##### SOURCE EXCERPT #####

The car-manufacturing magnate at the center of Female is one tough cookie, a take-no-prisoners mogul by day and take-no-guff seductress by night. That, in a nutshell, sums up the vitals of this 1933 comic gem. The movie is funny, the dialogue whip-smart, and dependable director Michael Curtiz doesn’t outwear things, with the picture clocking in at a lean 60 minutes.
It also boasts a terrific, quasi-feminist lead performance by Ruth Chatterton. Having inherited the Drake Motor Car Company from her father, her Alison Drake is a strong-willed businesswoman who commands the boardroom. She proves equally in control in the bedroom.

Come evening, Alison lures handsome male employees to her mansion under the auspices of discussing business, only to turn them into her playthings with the help of her feminine wiles and copious amounts of vodka. Alison’s butler/enabler compares Alison to Catherine the Great, whom he notes also plied her soldiers with vodka “to fortify their courage.”

#####

§ SET OF TASKS
- 1) In the review of Female, on what basis does Alison's butler compare her to Catherine the Great?
- 2) According to the review of Female, who directed the film?

##### RECORDS PROVIDED #####

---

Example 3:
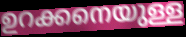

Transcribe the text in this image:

ഉറക്കനെയുള്ള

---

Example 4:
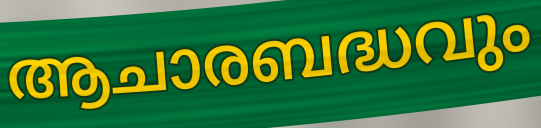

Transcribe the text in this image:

#####

§ ANSWERS PROVIDED
- 1) The butler notes that Catherine the Great also plied her soldiers with vodka "to fortify their courage." Alison likewise uses copious amounts of vodka on the male employees she lures to her mansion.

- 2) Michael Curtiz.